• Anasayfa
  • Favorilere Ekle
  • Site Haritası
  • https://www.facebook.com/TrabzonBasket
  • https://www.twitter.com/TrabzonBasket
  
Üyelik Girişi
Bölümler
Oğuz Zeytin
oguz.zeytin@gmail.com
DİRENİŞ VE HÜZÜN
04/12/2011

Oğuz Zeytin - CV ( Yazarın Önceki Yazıları ) zeytin@trabzonbasket.com


DİRENİŞ VE HÜZÜN

Üç haftadan beri, Edirne’deki galibiyetten sonra Hacettepe Üniversitesi maçına odaklanmıştım. Banvit ve Galatasaray gibi zorlu dönemecin ardından yeni yabancıların takıma daha fazla uyum sağlayacağını düşünmüştüm. Her şeyin ötesinde, Trabzonspor’un kâğıt üzerinde kazanma olasılığının yüksek olduğu maçların üst sıralarına evimizdeki Hacettepe Üniversitesi’ni yazmıştım. Evdeki hesap çarşıya uymadı. Çok kritik bir maçtan yenilgiyle ayrıldı Trabzonspor.

Maç sonunda istatistik kâğıdına bakınca Bordo-Mavililerin 21 hücum ribaundu dikkat çekiyor (Hacettepe Üni’nin ise sadece 10).
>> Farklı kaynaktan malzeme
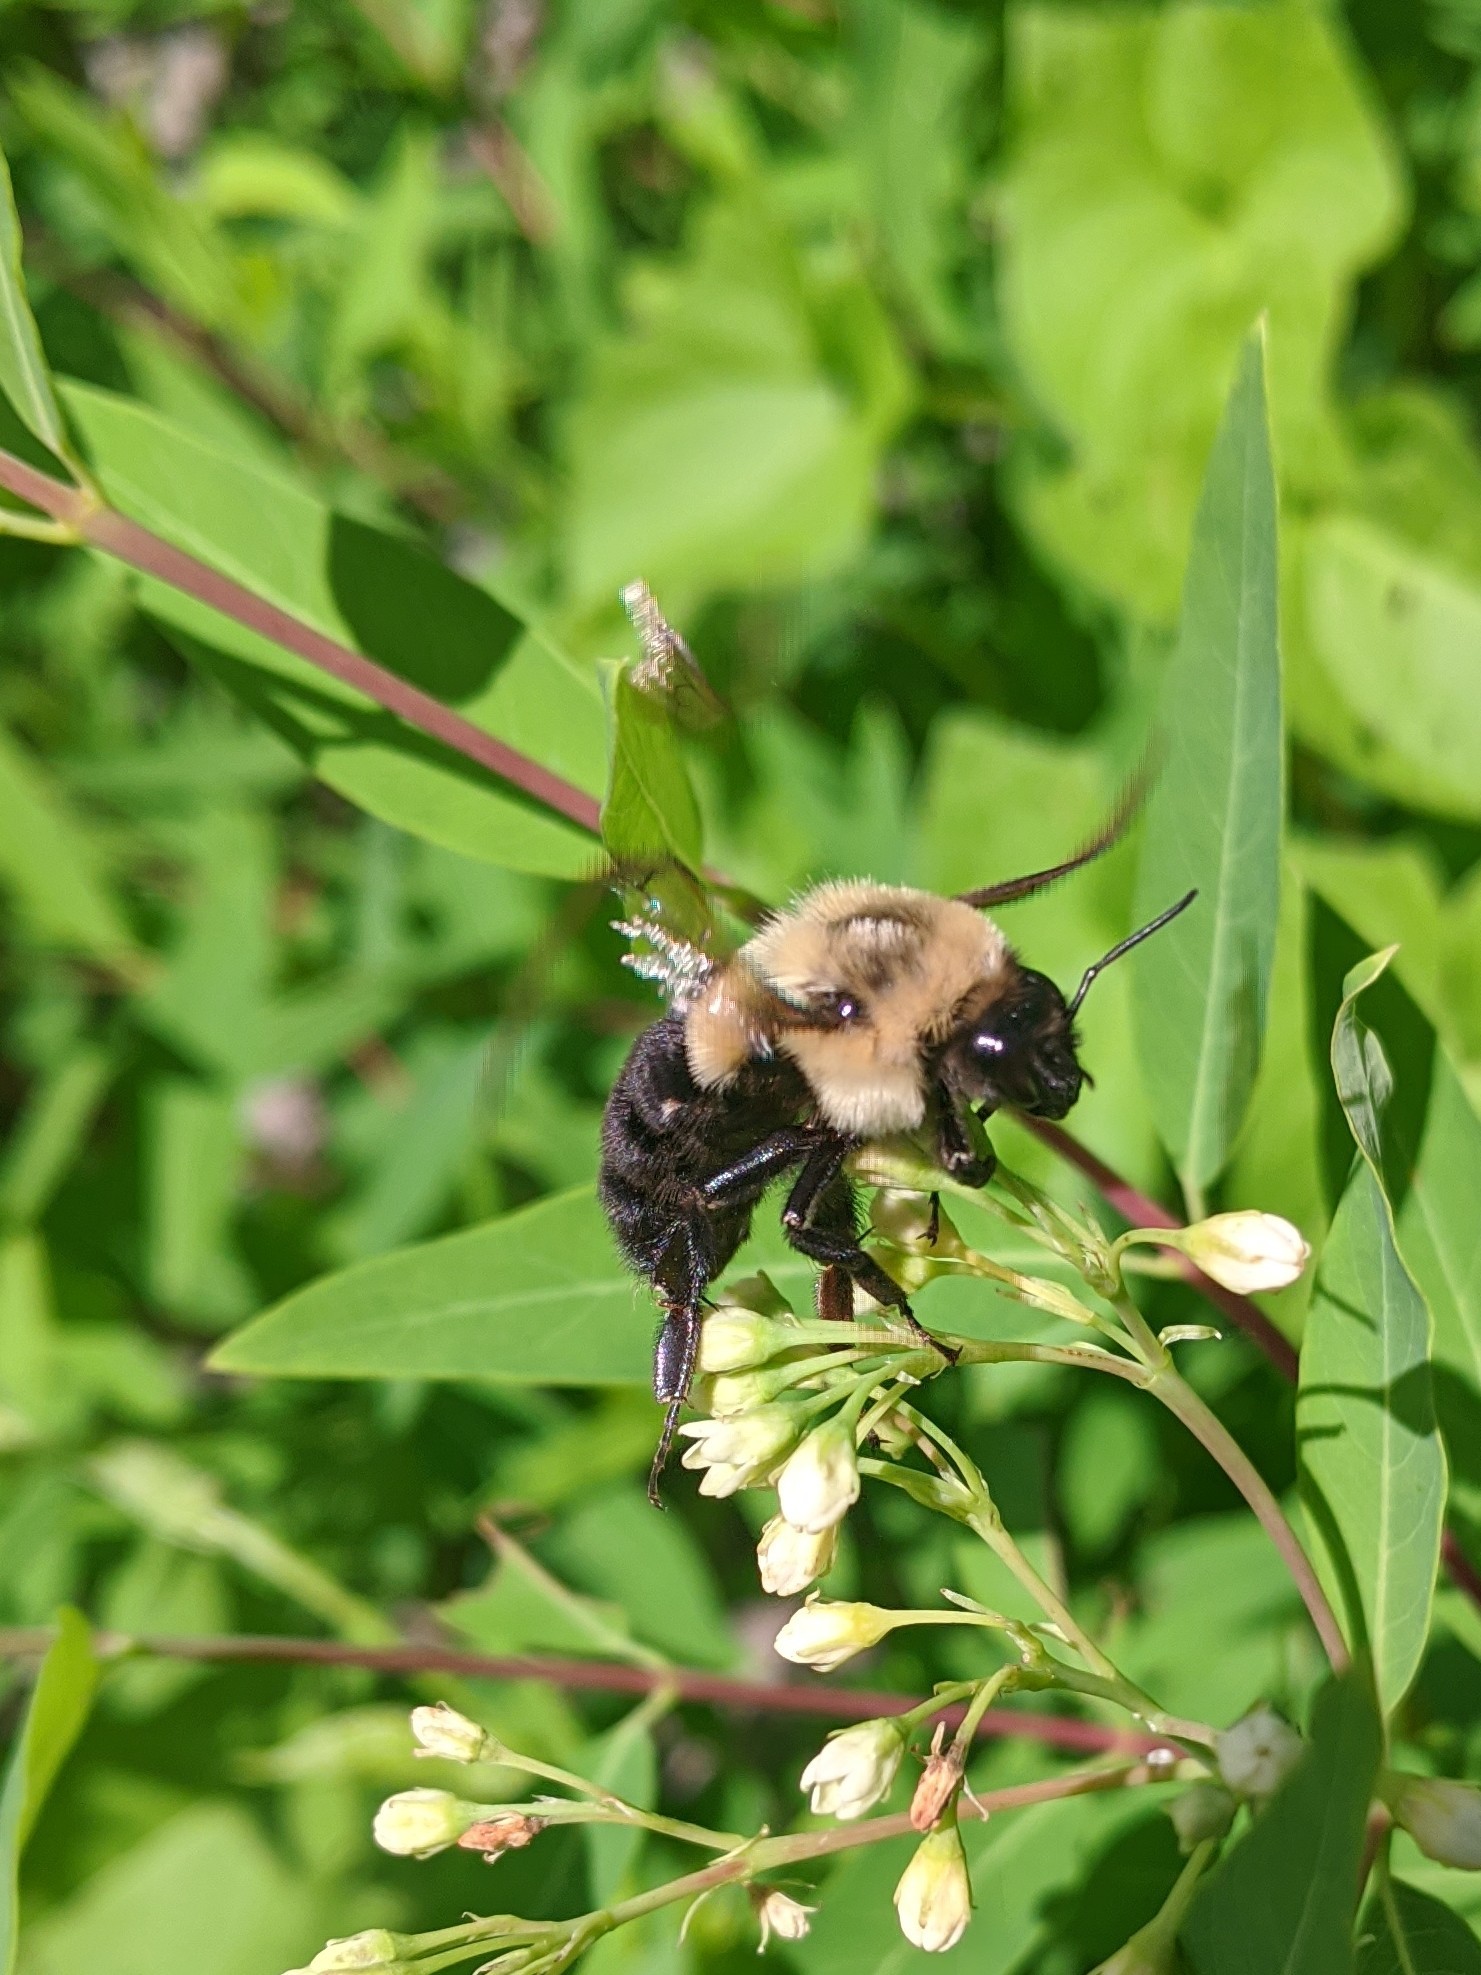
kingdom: Animalia
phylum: Arthropoda
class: Insecta
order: Hymenoptera
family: Apidae
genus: Bombus
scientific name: Bombus impatiens
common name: Common eastern bumble bee
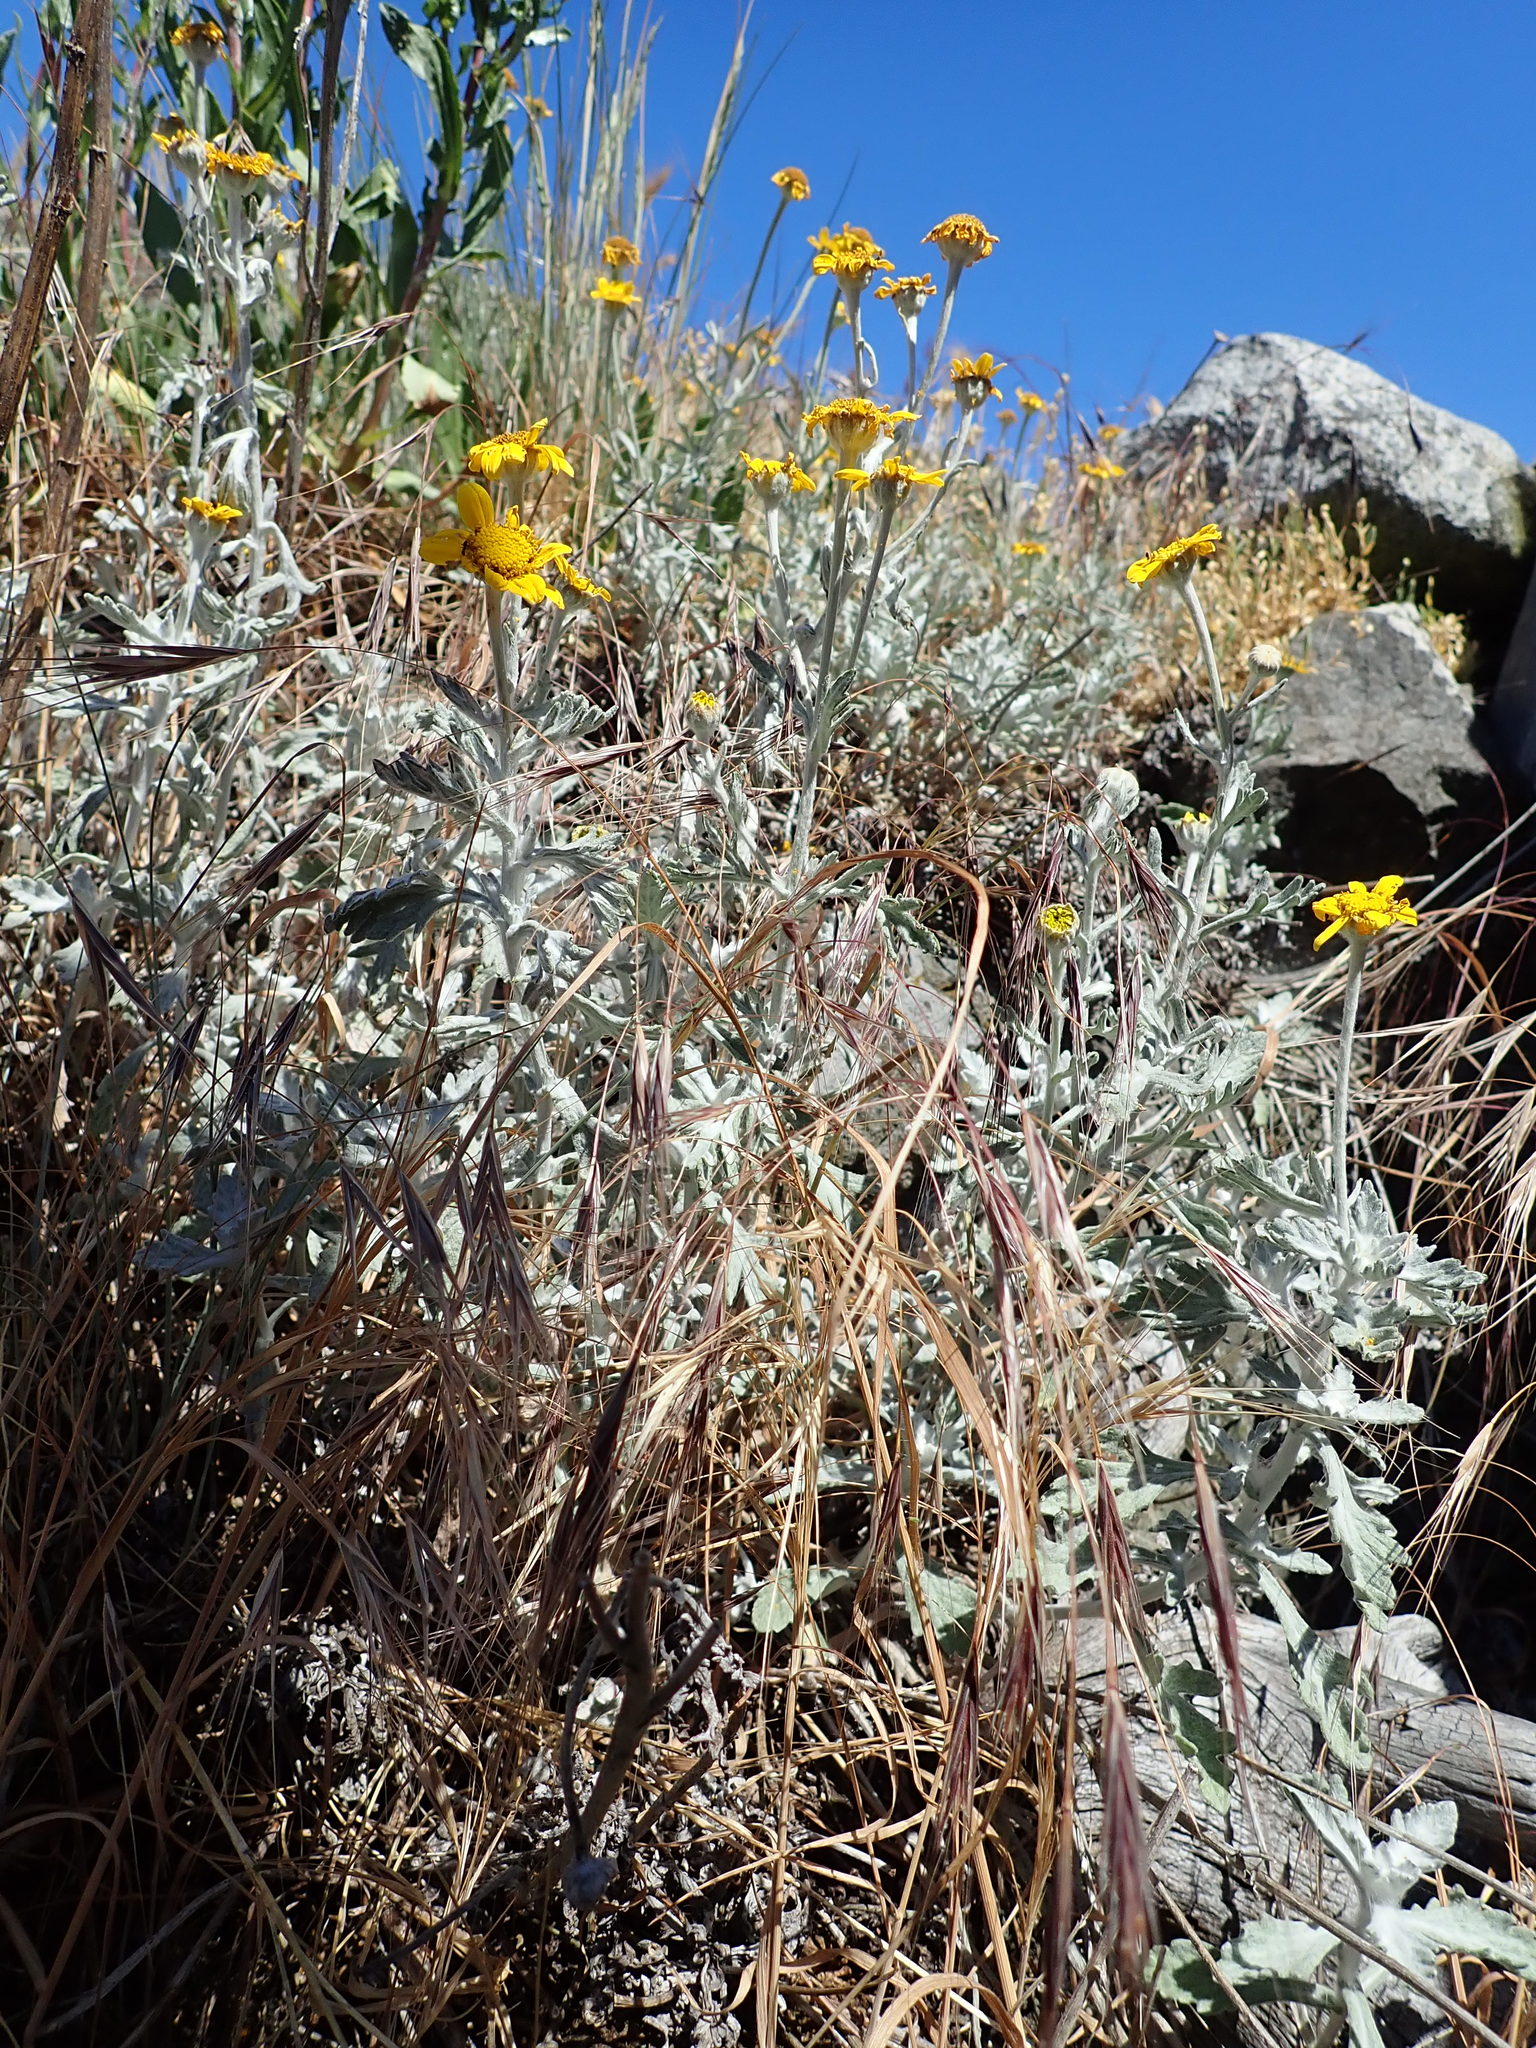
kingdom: Plantae
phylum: Tracheophyta
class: Magnoliopsida
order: Asterales
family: Asteraceae
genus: Eriophyllum
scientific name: Eriophyllum lanatum
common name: Common woolly-sunflower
Hatırlar mısınız, Ereğli’de Erdemir’e kaybederken rakip 20 hücum ribaundu almıştı. Şimdi tablo tersine döndü. Böylesine büyük bir ribaund üstünlüğüne rağmen hücum sayımız Hacettepe Üni’den daha az! Evet, yanlış okumadınız: Rakipten 11 fazla hücum ribaundu, yani 11 defa ikinci hücum şansımız varken, maç sonunda Ankara temsilcisinin toplam pozisyon sayısı 65, bizimse 64!

Bu tezadı açıklayan sayılar, “top kaybı” hanesinde: Trabzonspor’un 21, Hacettepe Üni’nin 10. Aslında top kayıpları ve hücum ribaundları bir nevi birbirlerini dengeliyor, zaten saha içi şut sayıları da yukarıda belirttiğim üzere çok yakın. Düğümü çözse çözse faul atışlarındaki isabet çözerdi. Ev sahibi ekip avantajını, tribünde kullanamıyorsak da (bu ayrı ama önemli bir konu) çemberlere alışılmışlık bakımından değerlendirmeliydik. Kendi sahamızda 13 faul atışı kaçırmak (9/22 FTG) akıllara zarar.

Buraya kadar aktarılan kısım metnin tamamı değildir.